After the death of Queen Victoria, Edward VII and his Queen, Alexandra, ascended the throne of England and brought a cosmopolitan update to society, fashion and jewelry. The period was a time of great social change and witnessed the rise of an extremely wealthy upper class, and coincided with “The Gilded Age” in America. The period included a mix of styles, those from the earlier Victorian era, the Art Nouveau and Arts & Crafts movement. The hallmarks of true Edwardian design include light and airy pieces, created in delicate filigree of diamond and platinum or white gold resembling lace. Pearls were also in fashion along with chokers, jewels for the hair, and long dangling earrings. Monochromatic and white pieces were very popular, made possible by the use of platinum which lent itself to very delicate sculpting. Motifs included garlands, bows, and tassels formed into bar pins, tiaras, multiple strands of pearls worn as a choker. Scalloped edges were also common in jewelry.
New technologies allowed faster manufacture, reduced costs, and mass production. Firms such a Tiffany & Co. developed new ways to cut and set diamonds, making the stones appear more delicate and refined. In 1914 a new cut called the “brilliant” was applied to diamonds. Invisible or "Millegrain" settings allowed jewelers to secure stones with tiny metal ridges, beads or grains to securely fasten a stone in a lightweight, unobtrusive manner.
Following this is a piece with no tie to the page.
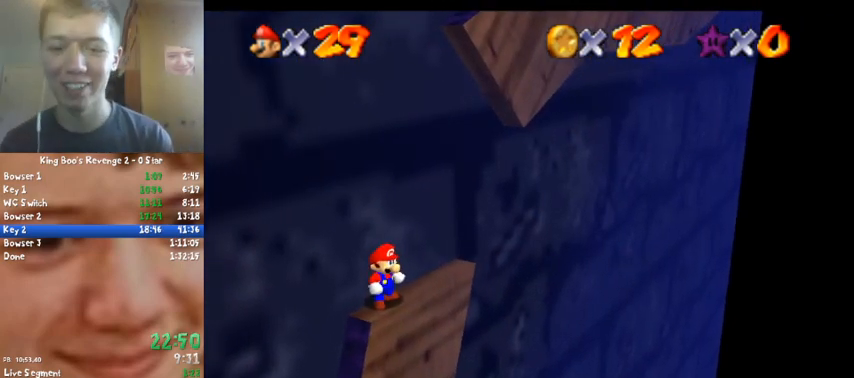
{"buttons": [], "left_stick": "center", "events": []}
Technology outside of the jewelry field never the less drove the market, as was the case with electric lighting, which made monochromatic diamond pieces sparkle brilliantly, making them even more prized.
Popular stones included green demantoid garnets, black opals, and Montana sapphires. Pearls were highly prized and extremely expensive, available to only the wealthiest, however convincing fake pearls were produced for the mass market. Various types of necklaces were popular, including the Negligee style, two pendants at unequal lengths on a chain or a necklace without a clasp whose ends were worn draped around the neck, Sautoir necklaces of beads that were worn long and below the waist, often with tassels on the end, and the most common type of necklace from the period the Lavaliere which consisted of a pendant worn on a long thin chain. Brooches were popular and worn in multiples. New sporting themes were commonly depicted. Bracelets were also worn in multiples or alone, Spring bracelets were designed to open widely but fit snugly on the wearer’s wrist. Hatpins, watch fobs, and stick pins were also common accessories.